What did you achieve by making the switch from Elasticsearch to Rockset?
Our team doesn’t use Elasticsearch anymore. We’ve moved our internal apps over to Rockset for search and analytics.
We got the ability to do joins. Elasticsearch doesn’t support joins, so we were constantly denormalizing our data to get around this. It can take a week to set up a Spark job to denormalize each data set, and because of the data we deal with, we would experience significant space amplification due to denormalization. Data that would occupy 1 TB in Elasticsearch now takes up 10 GB in Rockset, approximately a 100x difference from not having to denormalize in order to join data.
We shortened the time it takes to index our data. With Elasticsearch, it would take 4-5 hours to index our largest data set. We’re doing that in 15-30 minutes with Rockset. We’re making data usable more quickly now, and we no longer need to expend effort monitoring longer-running ingestion on Elasticsearch.

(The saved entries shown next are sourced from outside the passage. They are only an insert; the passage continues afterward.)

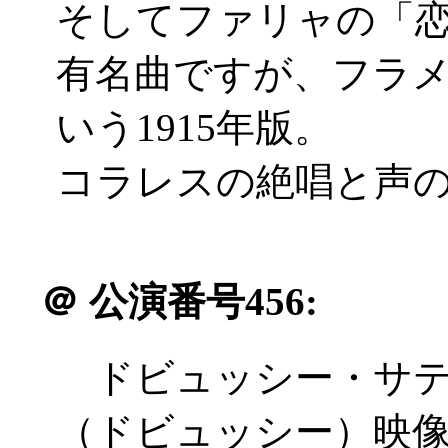
そしてファリャの「
有名曲ですが、フラ
いう1915年版。
コラレスの絶唱と声
＠
公演番号456:
ドビュッシー・サテ
（ドビュッシー）映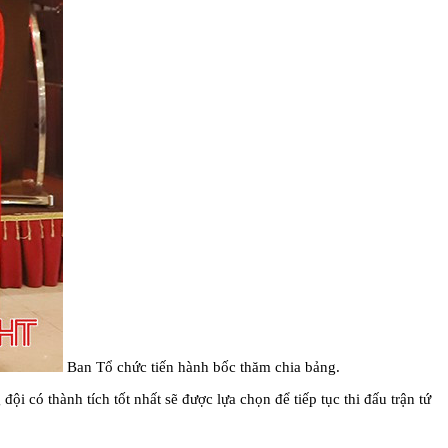
Ban Tổ chức tiến hành bốc thăm chia bảng.
i có thành tích tốt nhất sẽ được lựa chọn để tiếp tục thi đấu trận tứ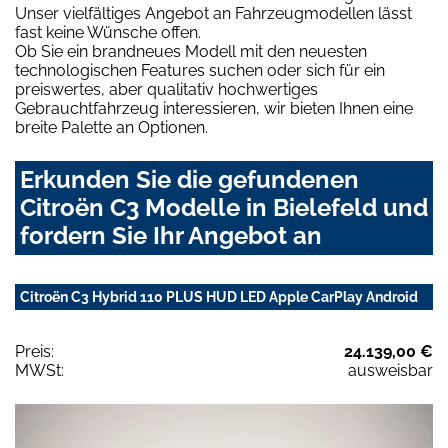
Unser vielfältiges Angebot an Fahrzeugmodellen lässt
fast keine Wünsche offen.
Ob Sie ein brandneues Modell mit den neuesten
technologischen Features suchen oder sich für ein
preiswertes, aber qualitativ hochwertiges
Gebrauchtfahrzeug interessieren, wir bieten Ihnen eine
breite Palette an Optionen.
Erkunden Sie die gefundenen
Citroën C3 Modelle in Bielefeld und
fordern Sie Ihr Angebot an
Citroën C3 Hybrid 110 PLUS HUD LED Apple CarPlay Android
Preis:
24.139,00 €
MWSt:
ausweisbar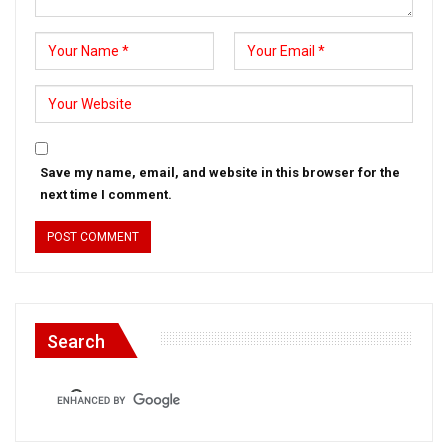
Save my name, email, and website in this browser for the
next time I comment.
Search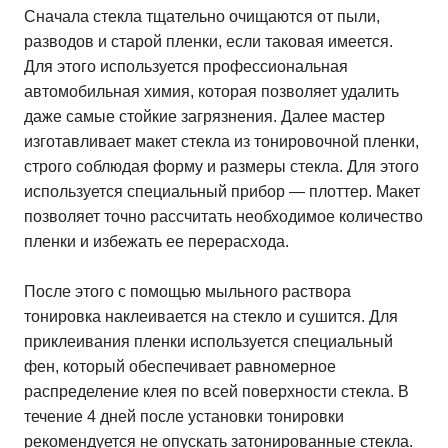
Сначала стекла тщательно очищаются от пыли,
разводов и старой пленки, если таковая имеется.
Для этого используется профессиональная
автомобильная химия, которая позволяет удалить
даже самые стойкие загрязнения. Далее мастер
изготавливает макет стекла из тонировочной пленки,
строго соблюдая форму и размеры стекла. Для этого
используется специальный прибор — плоттер. Макет
позволяет точно рассчитать необходимое количество
пленки и избежать ее перерасхода.
После этого с помощью мыльного раствора
тонировка наклеивается на стекло и сушится. Для
приклеивания пленки используется специальный
фен, который обеспечивает равномерное
распределение клея по всей поверхности стекла. В
течение 4 дней после установки тонировки
рекомендуется не опускать затонированные стекла.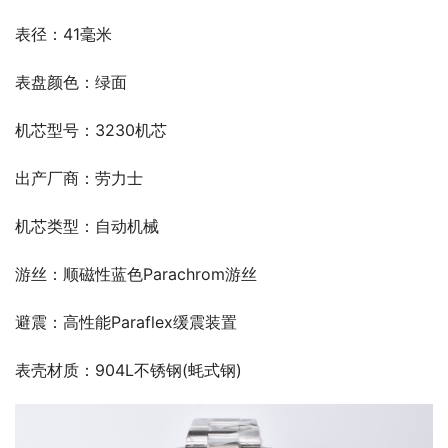
表径：41毫米
表盘颜色：绿面
机芯型号：3230机芯
出产厂商：劳力士
机芯类型：自动机械
游丝：顺磁性蓝色Parachrom游丝
避震：高性能Paraflex缓震装置
表壳材质：904L不锈钢(蚝式钢)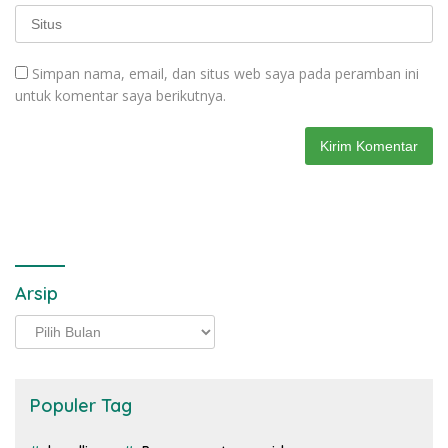
Simpan nama, email, dan situs web saya pada peramban ini
untuk komentar saya berikutnya.
Arsip
Arsip
Populer Tag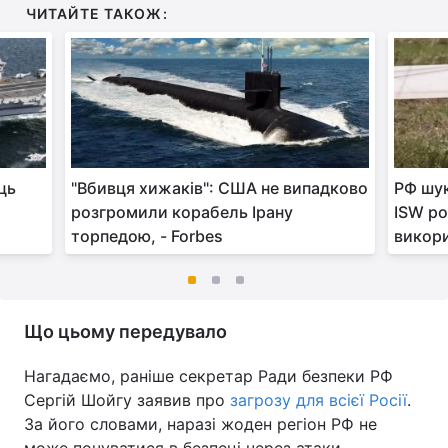
ЧИТАЙТЕ ТАКОЖ:
ць
"Вбивця хижаків": США не випадково
РФ шук
розгромили корабель Ірану
ISW ро
торпедою, - Forbes
викори
Що цьому передувало
Нагадаємо, раніше секретар Ради безпеки РФ
Сергій Шойгу заявив про
загрозу для всієї Росії
.
За його словами, наразі жоден регіон РФ не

We can move and iterate faster with Rockset. Our data model is constantly in flux, and we don’t anticipate it will ever get to a steady state, so it’s important to be able to iterate quickly on our queries and apps. The schema exploration capability in Rockset is really helpful in understanding the structure of the data we receive. Building and debugging queries using SQL in Rockset is trivial for us. We would sometimes take 15-30 minutes to construct the equivalent queries in Elasticsearch, and it would still not be 100% certain that we’d correctly specified the query we intended. Moving to Rockset allows us to be more efficient due to our familiarity with SQL. Rockset’s Query Lambdas (named, parameterized SQL queries stored in Rockset that can be executed from a dedicated REST endpoint) serve as a helpful abstraction layer on which we build our internal apps.
We no longer need to manage and maintain a cluster. We previously used an Elasticsearch managed cloud service, but it still needed a lot of fine tuning from our engineers and might go down for a couple of hours every month. Rockset is a maintenance delight. We don’t have to think about it and can simply focus on building our apps on top of it.
Overall, we’ve improved the underlying data infrastructure for our apps with this transition from Elasticsearch to Rockset. The number of apps we build and the data we employ in our analysis will continue to grow, and we’re looking forward to more Rockset features and integrations to help us on the way.